> _Available data_
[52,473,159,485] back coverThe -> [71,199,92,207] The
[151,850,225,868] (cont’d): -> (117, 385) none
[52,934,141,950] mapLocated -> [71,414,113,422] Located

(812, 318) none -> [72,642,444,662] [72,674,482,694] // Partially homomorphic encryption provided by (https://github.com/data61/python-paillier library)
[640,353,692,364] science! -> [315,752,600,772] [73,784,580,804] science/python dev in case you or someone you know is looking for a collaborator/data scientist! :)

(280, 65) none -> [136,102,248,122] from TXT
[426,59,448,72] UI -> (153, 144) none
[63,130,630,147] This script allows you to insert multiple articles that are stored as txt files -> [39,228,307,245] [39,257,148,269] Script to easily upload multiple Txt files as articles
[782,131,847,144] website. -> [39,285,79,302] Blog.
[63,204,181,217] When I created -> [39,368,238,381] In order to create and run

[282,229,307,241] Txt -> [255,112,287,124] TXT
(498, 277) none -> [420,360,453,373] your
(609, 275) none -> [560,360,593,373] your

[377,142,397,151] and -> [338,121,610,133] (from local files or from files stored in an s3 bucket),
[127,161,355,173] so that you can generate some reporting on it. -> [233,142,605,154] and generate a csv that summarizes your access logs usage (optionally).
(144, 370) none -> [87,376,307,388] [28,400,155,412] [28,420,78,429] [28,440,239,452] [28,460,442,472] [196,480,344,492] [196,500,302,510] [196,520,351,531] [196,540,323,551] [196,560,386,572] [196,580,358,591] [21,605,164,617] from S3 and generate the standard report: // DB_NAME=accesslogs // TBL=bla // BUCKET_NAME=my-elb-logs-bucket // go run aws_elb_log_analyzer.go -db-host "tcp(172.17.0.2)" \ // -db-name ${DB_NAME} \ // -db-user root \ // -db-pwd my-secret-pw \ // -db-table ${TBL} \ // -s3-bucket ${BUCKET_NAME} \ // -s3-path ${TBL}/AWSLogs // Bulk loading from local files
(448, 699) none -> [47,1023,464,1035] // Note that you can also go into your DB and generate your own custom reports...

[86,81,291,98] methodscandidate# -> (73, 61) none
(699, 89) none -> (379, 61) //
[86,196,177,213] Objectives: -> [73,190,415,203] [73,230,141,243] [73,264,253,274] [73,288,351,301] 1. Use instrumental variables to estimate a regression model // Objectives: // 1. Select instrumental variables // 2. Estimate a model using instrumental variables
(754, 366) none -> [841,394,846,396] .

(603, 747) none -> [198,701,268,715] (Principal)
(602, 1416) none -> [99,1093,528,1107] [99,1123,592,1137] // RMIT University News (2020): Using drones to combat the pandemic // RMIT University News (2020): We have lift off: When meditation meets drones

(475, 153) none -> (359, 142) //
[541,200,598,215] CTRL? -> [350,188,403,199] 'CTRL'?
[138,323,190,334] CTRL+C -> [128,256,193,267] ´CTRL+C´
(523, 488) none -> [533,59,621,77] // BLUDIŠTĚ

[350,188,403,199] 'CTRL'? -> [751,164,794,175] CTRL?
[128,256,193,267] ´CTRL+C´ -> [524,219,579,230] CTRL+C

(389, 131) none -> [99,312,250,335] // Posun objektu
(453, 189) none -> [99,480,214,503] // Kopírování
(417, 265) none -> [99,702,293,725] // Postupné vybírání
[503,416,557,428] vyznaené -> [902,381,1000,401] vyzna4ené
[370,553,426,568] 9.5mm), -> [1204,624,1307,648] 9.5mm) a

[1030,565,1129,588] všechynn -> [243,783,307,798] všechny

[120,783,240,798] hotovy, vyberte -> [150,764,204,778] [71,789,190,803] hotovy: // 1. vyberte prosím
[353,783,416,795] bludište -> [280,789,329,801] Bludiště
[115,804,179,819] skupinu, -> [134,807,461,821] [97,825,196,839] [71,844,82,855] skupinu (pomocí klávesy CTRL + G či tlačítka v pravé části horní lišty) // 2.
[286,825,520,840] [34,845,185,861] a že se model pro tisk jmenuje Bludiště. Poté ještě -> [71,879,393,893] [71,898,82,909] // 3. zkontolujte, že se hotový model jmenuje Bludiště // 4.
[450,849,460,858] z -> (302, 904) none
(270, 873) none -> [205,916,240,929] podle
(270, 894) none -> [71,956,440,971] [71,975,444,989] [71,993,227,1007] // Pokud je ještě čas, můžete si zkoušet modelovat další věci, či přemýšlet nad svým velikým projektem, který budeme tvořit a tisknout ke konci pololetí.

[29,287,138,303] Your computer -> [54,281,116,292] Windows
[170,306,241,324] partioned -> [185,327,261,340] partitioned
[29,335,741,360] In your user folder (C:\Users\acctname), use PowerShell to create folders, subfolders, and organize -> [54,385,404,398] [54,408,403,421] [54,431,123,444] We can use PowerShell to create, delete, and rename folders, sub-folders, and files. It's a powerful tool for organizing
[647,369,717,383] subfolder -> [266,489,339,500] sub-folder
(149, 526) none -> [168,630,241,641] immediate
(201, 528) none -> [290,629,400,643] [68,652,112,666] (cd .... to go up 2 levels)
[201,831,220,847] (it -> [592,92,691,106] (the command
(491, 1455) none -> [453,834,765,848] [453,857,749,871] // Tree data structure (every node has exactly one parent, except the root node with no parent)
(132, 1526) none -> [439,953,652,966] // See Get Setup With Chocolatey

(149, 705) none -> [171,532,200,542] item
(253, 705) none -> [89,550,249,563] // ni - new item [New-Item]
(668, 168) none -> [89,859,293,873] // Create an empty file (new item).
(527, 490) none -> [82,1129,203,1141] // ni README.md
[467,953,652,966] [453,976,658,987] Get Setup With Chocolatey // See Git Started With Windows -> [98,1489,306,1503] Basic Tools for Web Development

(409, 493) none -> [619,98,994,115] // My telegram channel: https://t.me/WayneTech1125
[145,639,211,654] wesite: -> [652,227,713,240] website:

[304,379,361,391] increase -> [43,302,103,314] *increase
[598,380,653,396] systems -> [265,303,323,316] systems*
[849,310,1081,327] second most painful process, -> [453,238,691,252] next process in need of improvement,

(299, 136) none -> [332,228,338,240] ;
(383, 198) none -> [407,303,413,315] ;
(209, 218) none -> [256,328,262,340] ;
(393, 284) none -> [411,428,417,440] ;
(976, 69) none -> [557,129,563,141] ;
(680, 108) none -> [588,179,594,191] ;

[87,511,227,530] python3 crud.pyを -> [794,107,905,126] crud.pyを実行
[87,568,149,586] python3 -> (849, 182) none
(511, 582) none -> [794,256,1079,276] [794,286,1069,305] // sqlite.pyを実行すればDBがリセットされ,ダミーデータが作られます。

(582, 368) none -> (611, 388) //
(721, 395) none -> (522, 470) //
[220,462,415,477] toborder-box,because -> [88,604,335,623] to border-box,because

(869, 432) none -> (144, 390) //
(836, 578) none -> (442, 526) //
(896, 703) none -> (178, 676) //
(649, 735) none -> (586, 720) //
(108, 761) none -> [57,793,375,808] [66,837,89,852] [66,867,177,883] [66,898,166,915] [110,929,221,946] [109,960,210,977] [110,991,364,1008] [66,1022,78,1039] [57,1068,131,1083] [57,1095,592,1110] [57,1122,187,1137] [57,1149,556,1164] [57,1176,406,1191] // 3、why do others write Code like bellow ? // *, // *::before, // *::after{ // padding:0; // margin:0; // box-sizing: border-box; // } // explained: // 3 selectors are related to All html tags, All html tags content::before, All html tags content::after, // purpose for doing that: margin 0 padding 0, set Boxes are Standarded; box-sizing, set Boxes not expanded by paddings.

> _Assignment_
Check the data above line by line for the word "website". State only how many lines contain it.

> _Answer box_
2